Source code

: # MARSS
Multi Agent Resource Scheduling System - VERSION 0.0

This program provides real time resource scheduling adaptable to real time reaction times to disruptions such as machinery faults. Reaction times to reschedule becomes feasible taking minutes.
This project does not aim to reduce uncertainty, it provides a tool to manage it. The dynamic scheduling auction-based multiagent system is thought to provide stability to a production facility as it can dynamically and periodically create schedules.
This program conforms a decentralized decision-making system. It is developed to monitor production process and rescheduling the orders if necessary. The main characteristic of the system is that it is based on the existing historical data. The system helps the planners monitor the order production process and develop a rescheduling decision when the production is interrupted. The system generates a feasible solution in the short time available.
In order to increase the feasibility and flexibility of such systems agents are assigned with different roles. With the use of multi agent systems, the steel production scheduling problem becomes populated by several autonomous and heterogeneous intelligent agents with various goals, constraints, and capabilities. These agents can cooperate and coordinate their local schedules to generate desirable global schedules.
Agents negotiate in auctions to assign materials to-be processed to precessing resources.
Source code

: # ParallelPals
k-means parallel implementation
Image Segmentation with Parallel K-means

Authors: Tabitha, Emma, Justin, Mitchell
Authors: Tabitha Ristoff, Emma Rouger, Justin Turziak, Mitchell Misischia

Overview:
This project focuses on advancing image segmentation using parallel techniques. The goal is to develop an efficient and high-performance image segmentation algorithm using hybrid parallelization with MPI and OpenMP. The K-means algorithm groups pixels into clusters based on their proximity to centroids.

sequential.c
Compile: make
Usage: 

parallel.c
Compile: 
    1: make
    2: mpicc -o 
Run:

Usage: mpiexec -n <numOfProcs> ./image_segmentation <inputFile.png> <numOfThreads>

### How to complete this task
Can you copy out every line of the entries above word for word, leaving nothing changed?

### Task answer
Source code

: # MARSS
Multi Agent Resource Scheduling System - VERSION 0.0

This program provides real time resource scheduling adaptable to real time reaction times to disruptions such as machinery faults. Reaction times to reschedule becomes feasible taking minutes.
This project does not aim to reduce uncertainty, it provides a tool to manage it. The dynamic scheduling auction-based multiagent system is thought to provide stability to a production facility as it can dynamically and periodically create schedules.
This program conforms a decentralized decision-making system. It is developed to monitor production process and rescheduling the orders if necessary. The main characteristic of the system is that it is based on the existing historical data. The system helps the planners monitor the order production process and develop a rescheduling decision when the production is interrupted. The system generates a feasible solution in the short time available.
In order to increase the feasibility and flexibility of such systems agents are assigned with different roles. With the use of multi agent systems, the steel production scheduling problem becomes populated by several autonomous and heterogeneous intelligent agents with various goals, constraints, and capabilities. These agents can cooperate and coordinate their local schedules to generate desirable global schedules.
Agents negotiate in auctions to assign materials to-be processed to precessing resources.
Source code

: # ParallelPals
k-means parallel implementation
Image Segmentation with Parallel K-means

Authors: Tabitha, Emma, Justin, Mitchell
Authors: Tabitha Ristoff, Emma Rouger, Justin Turziak, Mitchell Misischia

Overview:
This project focuses on advancing image segmentation using parallel techniques. The goal is to develop an efficient and high-performance image segmentation algorithm using hybrid parallelization with MPI and OpenMP. The K-means algorithm groups pixels into clusters based on their proximity to centroids.

sequential.c
Compile: make
Usage: 

parallel.c
Compile: 
    1: make
    2: mpicc -o 
Run:

Usage: mpiexec -n <numOfProcs> ./image_segmentation <inputFile.png> <numOfThreads>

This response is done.